Data excerpts
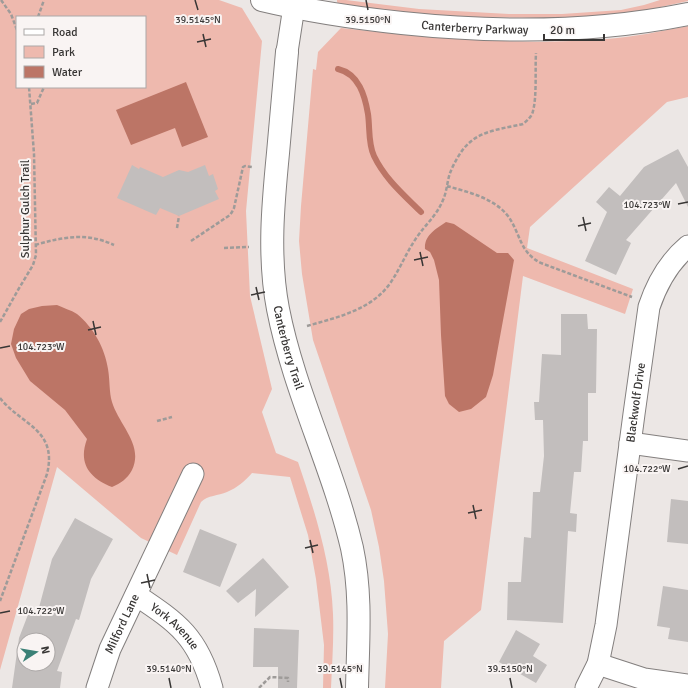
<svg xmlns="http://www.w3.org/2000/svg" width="688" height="688" viewBox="0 0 688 688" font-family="Signika,sans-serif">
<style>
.green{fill:#eeb9ae;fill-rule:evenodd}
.water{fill:#bc7566}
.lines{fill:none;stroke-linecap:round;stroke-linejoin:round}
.stream{stroke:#bc7566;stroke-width:6}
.building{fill:#c2bebd;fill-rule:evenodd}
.minor-casing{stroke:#837f7e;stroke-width:23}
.tertiary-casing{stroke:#837f7e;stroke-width:24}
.path{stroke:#9e9b99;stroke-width:2.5;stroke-dasharray:4 2;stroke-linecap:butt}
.minor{stroke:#fff;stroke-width:21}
.tertiary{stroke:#fff;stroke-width:22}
.ticks{fill:none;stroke:#383635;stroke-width:1.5}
.labels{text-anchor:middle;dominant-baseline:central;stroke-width:4;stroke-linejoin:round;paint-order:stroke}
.street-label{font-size:12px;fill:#383635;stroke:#f9f4f3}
.ticks-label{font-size:10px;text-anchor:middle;fill:#383635;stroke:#f9f4f3;stroke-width:4;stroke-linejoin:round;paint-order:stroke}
</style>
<rect width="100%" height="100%" fill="#ece7e5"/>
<path class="green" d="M 0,0 L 219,0 L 242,8 L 262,41 L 246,211 L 250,296 L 272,389 L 262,412 L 276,453 L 298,462 C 315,512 331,562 333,614 C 334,639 332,664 331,688 L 323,688 L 324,645 L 316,579 L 308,535 L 290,477 L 252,473 C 245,481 237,488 227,492 C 218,496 208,495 201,502 L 177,555 L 141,538 L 57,467 L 0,670 ZM 17,17 L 145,17 L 145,87 L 17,87 Z
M 337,0 L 346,0 L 419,9 L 509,14 L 562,14 L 621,10 L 644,5 L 660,0 L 688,0 L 688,1 L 647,10 L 618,14 L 563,18 L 468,17 L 415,14 L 340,5 L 337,2 Z
M 688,26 L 688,97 L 667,102 L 530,227 L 527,248 L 633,289 L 625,314 L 523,276 L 481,610 L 444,641 L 441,688 L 385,688 L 388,634 L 384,581 L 379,547 L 371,510 L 313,340 L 302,274 L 299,241 L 301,206 L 313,69 L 316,70 L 318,52 L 341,28 C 430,38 518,46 607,39 C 635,37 661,31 688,26 Z"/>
<path class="water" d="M 186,82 L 208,137 L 182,147 L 175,128 L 131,145 L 116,110 Z
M 446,222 L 454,224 L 497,253 L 508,253 L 514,260 L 493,375 L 486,397 L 471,409 L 459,412 L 449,404 L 445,396 L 441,335 L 439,280 L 434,260 L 430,252 L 425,249 C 424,235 436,229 446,222 Z
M 57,305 C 63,308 71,310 77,314 C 93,327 105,348 108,369 C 110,380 109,392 112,402 C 119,425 144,445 132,470 C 127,479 121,483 112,487 C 89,478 78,463 87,439 L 65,410 L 30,381 L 16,358 L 11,344 L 14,329 L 21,314 L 29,309 L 42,306 Z"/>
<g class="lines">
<path class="stream" d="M 338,69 C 359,74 365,96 368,114 C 370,128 368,144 374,156 C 385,179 404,195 421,212"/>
</g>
<path class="building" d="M 678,149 L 688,167 L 688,207 L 676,183 L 626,240 L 631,243 L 616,275 L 585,261 L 607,212 L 596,202 L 609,187 L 620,196 L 644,167 Z
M 132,165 L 139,169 L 140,167 L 163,177 L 179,170 L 188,172 L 205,165 L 209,176 L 213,174 L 218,189 L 215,191 L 219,199 L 179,216 L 160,208 L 156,215 L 117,198 Z
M 561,314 L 587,314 L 588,329 L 597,329 L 596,393 L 588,393 L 588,441 L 583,441 L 581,472 L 574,472 L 570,513 L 577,514 L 576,532 L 568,531 L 563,623 L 507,620 L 508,582 L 521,582 L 524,537 L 531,538 L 533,492 L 540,492 L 544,456 L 543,420 L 535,420 L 534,402 L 539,402 L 542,354 L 561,355 Z
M 671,499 L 688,501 L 688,544 L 667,542 Z
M 75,518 L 113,539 L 91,579 L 79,620 L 76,619 L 57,671 L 62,672 L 60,688 L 12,688 L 19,638 L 29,612 L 37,615 L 52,559 ZM 24,640 L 48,640 L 48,664 L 24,664 Z
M 200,529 L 237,544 L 220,587 L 183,572 Z
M 263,558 L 289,587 L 255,617 L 256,589 L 238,603 L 226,591 Z
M 663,586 L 688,590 L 688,642 L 668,639 L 670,628 L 657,626 Z
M 254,628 L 299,630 L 297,688 L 278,688 L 278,667 L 253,667 Z
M 516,630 L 540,644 L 533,656 L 547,665 L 536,683 L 499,662 Z"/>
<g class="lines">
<defs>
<g id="minor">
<path d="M 287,52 L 295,0"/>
<path d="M 630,443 L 688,451"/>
<path id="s1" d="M 136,595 C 178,623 198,637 212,688"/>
<path d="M 598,664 L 644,679 L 688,685"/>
<path id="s2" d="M 97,688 L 110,649 L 193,474"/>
<path id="s3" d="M 586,688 L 598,664 L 606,625 L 634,414 L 649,307 C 657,283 669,262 688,246"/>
</g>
<g id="tertiary">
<path id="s4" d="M 262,0 C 308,11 355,18 402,23 C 497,33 594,33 688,14"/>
<path id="s5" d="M 287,52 C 284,86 281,119 278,153 C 273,204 268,257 278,309 C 294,391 333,467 352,548 C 362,595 358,641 357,688"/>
</g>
</defs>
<use href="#minor" class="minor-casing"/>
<use href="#tertiary" class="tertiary-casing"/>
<path class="path" d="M 1,0 L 11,14 L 17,30
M 38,17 L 44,0
M 31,104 L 37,103 L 44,87
M 447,186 C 468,192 494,198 508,216 C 521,234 519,252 541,263 L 632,297
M 177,228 L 179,216
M 191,241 L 230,215 L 232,212 L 234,208 L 243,167 L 245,166 L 252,167
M 35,245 C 63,237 86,232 114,245
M 224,248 L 249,247
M 0,322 L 18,290 L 33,265 L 36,255 L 34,154 L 29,87
M 307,326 C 338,317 372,310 391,282 C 401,267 407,251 417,237 C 426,224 437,215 443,200 C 447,191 447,182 450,173 C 454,163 461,150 469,143 C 483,130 506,128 523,124 C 528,120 532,116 533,111 C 537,96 535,69 536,53
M 0,398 C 21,425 58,429 47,474 L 0,601
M 157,421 L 172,417
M 259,688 L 270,677 L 288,678 L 288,682"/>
<use href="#minor" class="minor"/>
<use href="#tertiary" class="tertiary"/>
</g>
<path class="ticks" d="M 195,0 L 198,10M 366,0 L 368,10M 203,34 L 206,47M 197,42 L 211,39M 678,204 L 688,202M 583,217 L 586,231M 578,226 L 591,223M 420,252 L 423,266M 414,260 L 428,257M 256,287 L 259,300M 251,295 L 265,292M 93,321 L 96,335M 88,330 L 101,327M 0,348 L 10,346M 678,469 L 688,466M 473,505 L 476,519M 468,513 L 482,510M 310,540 L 313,553M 305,548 L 318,545M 147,574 L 150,588M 141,583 L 155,580M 0,613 L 10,611M 169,678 L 171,688M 340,678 L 342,688M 510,678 L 512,688"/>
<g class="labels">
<g class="street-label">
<text stroke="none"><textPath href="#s4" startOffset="215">Canterberry Parkway</textPath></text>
<text transform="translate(25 209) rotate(-90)">Sulphur Gulch Trail</text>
<text stroke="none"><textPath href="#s5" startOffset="298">Canterberry Trail</textPath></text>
<text stroke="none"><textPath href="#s3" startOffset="291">Blackwolf Drive</textPath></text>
<text stroke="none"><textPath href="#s2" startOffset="69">Milford Lane</textPath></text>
<text stroke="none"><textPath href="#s1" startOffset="50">York Avenue</textPath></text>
</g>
</g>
<g class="ticks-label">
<text x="198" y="23">39.5145°N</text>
<text x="368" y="23">39.5150°N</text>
<text x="647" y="208">104.723°W</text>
<text x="41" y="350">104.723°W</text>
<text x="647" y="472">104.722°W</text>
<text x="41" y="614">104.722°W</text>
<text x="169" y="672">39.5140°N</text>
<text x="340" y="672">39.5145°N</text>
<text x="510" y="672">39.5150°N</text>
</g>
<rect x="16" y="16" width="130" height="72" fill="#f9f4f3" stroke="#aca8a7"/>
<rect x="24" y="29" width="20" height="6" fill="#ffffff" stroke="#aca8a7"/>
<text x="52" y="36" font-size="12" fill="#383635">Road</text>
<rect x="24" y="46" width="20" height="12" fill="#eeb9ae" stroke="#aca8a7"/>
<text x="52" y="56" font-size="12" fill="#383635">Park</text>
<rect x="24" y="66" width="20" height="12" fill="#bc7566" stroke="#aca8a7"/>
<text x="52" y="76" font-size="12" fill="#383635">Water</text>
<g transform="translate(36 652) rotate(78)"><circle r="19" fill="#f9f4f3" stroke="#aca8a7"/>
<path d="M0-3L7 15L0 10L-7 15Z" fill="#3b8076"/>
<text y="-6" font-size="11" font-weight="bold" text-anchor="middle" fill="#383635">N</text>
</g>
<path d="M544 34v6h60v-6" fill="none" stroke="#383635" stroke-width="2"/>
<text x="550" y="34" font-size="12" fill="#383635" stroke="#f9f4f3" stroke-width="3" paint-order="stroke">20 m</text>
</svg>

*Task objective*
Above are the entries. Quote exactly the lines from the one bearing "M 263,558 L" through the one bearing "M 157,421 L 172,417".

*Exercise solution*
M 263,558 L 289,587 L 255,617 L 256,589 L 238,603 L 226,591 Z
M 663,586 L 688,590 L 688,642 L 668,639 L 670,628 L 657,626 Z
M 254,628 L 299,630 L 297,688 L 278,688 L 278,667 L 253,667 Z
M 516,630 L 540,644 L 533,656 L 547,665 L 536,683 L 499,662 Z"/>
<g class="lines">
<defs>
<g id="minor">
<path d="M 287,52 L 295,0"/>
<path d="M 630,443 L 688,451"/>
<path id="s1" d="M 136,595 C 178,623 198,637 212,688"/>
<path d="M 598,664 L 644,679 L 688,685"/>
<path id="s2" d="M 97,688 L 110,649 L 193,474"/>
<path id="s3" d="M 586,688 L 598,664 L 606,625 L 634,414 L 649,307 C 657,283 669,262 688,246"/>
</g>
<g id="tertiary">
<path id="s4" d="M 262,0 C 308,11 355,18 402,23 C 497,33 594,33 688,14"/>
<path id="s5" d="M 287,52 C 284,86 281,119 278,153 C 273,204 268,257 278,309 C 294,391 333,467 352,548 C 362,595 358,641 357,688"/>
</g>
</defs>
<use href="#minor" class="minor-casing"/>
<use href="#tertiary" class="tertiary-casing"/>
<path class="path" d="M 1,0 L 11,14 L 17,30
M 38,17 L 44,0
M 31,104 L 37,103 L 44,87
M 447,186 C 468,192 494,198 508,216 C 521,234 519,252 541,263 L 632,297
M 177,228 L 179,216
M 191,241 L 230,215 L 232,212 L 234,208 L 243,167 L 245,166 L 252,167
M 35,245 C 63,237 86,232 114,245
M 224,248 L 249,247
M 0,322 L 18,290 L 33,265 L 36,255 L 34,154 L 29,87
M 307,326 C 338,317 372,310 391,282 C 401,267 407,251 417,237 C 426,224 437,215 443,200 C 447,191 447,182 450,173 C 454,163 461,150 469,143 C 483,130 506,128 523,124 C 528,120 532,116 533,111 C 537,96 535,69 536,53
M 0,398 C 21,425 58,429 47,474 L 0,601
M 157,421 L 172,417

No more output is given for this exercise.